State pet protection bills move forward

The Vermont Legislature passed a bill that would require a bitter additive to be mixed into antifreeze and coolants sold in the state. The measure says that the bitter substance denatonium benzoate must be added to antifreeze or coolant containing more than 10 percent ethylene glycol, in order to make it unpalatable to animals and humans.

The bill is awaiting signature by Gov. Jim Douglas. According to the Humane Society of the United States, eight other states have adopted similar laws: Arizona, California, Maine, New Mexico, Oregon, Tennessee, Virginia and Washington.

The Washington state senate approved a bill that would help protect pets in cases of domestic violence.

In some domestic violence cases, the abuser will attack or threaten the victim’s pet. HB 1148 is designed to prevent such tactics. The bill defines pets as “personal property” If the court grants a protection order in a domestic violence case.

“The court may order that a petitioner be granted the exclusive custody or control of any pet owned, possessed, leased, kept, or held by the petitioner, respondent, or minor child residing with either the petitioner or respondent and may prohibit the respondent from interfering with the petitioners efforts to remove the pet,” the bill reads. “The court may also prohibit the respondent from knowingly coming within, or knowingly remaining within, a specified distance of specified locations where the pet is regularly found.”

he bill was delivered to Gov. Chris Gregoire and is awaiting her signature.

Meanwhile, the Ohio Legislature is considering amendments to the state’s Revised Code that would afford for the protection of companion animals in temporary protection orders, domestic violence protection orders, anti-stalking protection orders, and other protection orders.

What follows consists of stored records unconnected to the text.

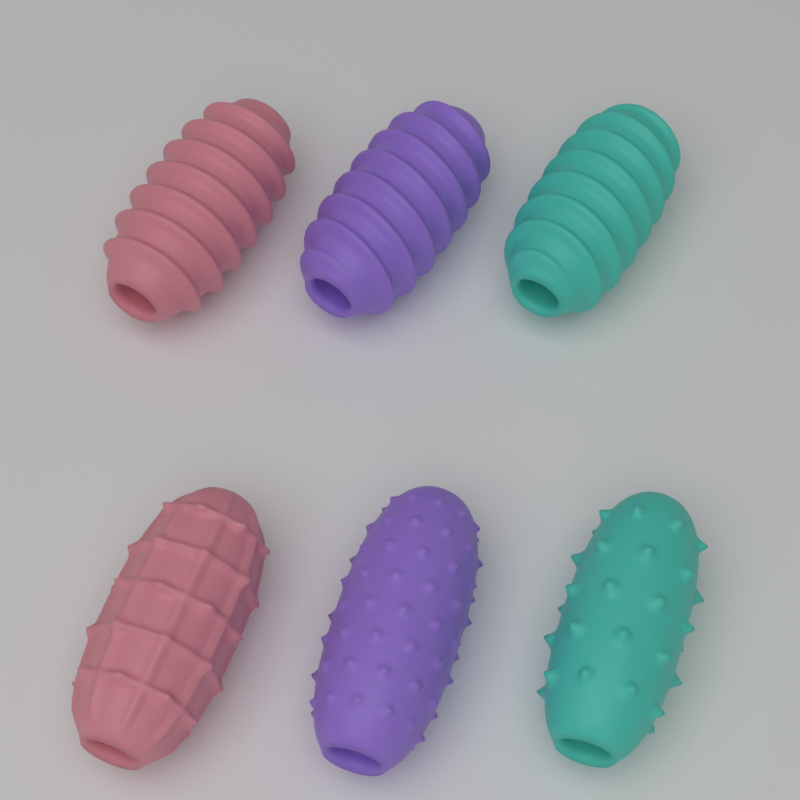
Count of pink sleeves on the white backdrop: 2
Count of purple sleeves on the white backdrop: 2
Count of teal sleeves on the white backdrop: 2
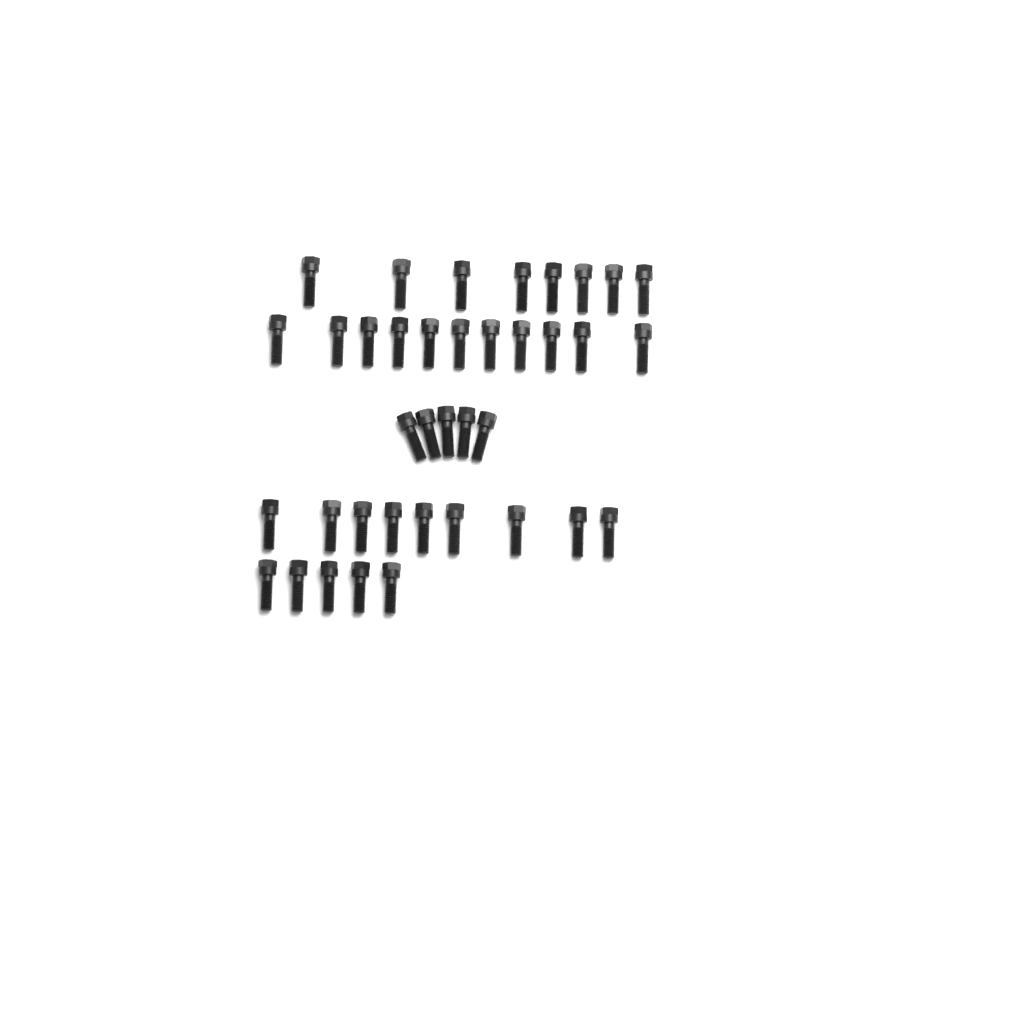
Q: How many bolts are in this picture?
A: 38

The proposed amendments of House Bill 55 would add clauses in court protection orders so that human victims as well as their companion animals would be legally protected. The House Criminal Justice committee is scheduled to consider the bill this week.

The bill also revises penalties and sentencing provisions for the state’s cruelty to animals statutes.

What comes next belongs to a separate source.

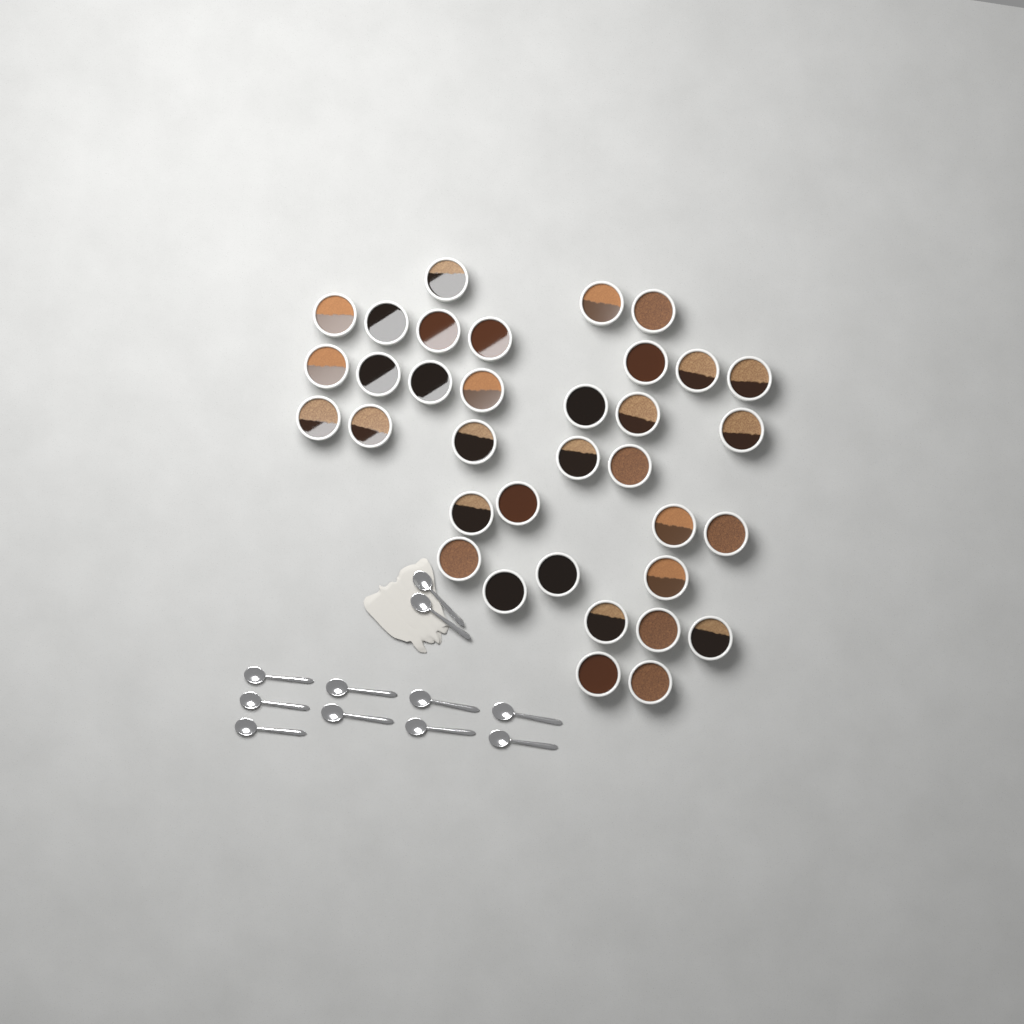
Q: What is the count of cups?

Another bill being considered this week would amend the same statute to increase the penalty for animal cruelty. House Bill 70 would bump up the cruelty charge from a first- or second-degree misdemeanor to a fifth degree felony.

Under Ohio law, a first-degree misdemeanor carries a maximum sentence of no more than six months in prison and a $1,000 fine. A fifth-degree felony can carry a $2,500 fine and up to a year in prison.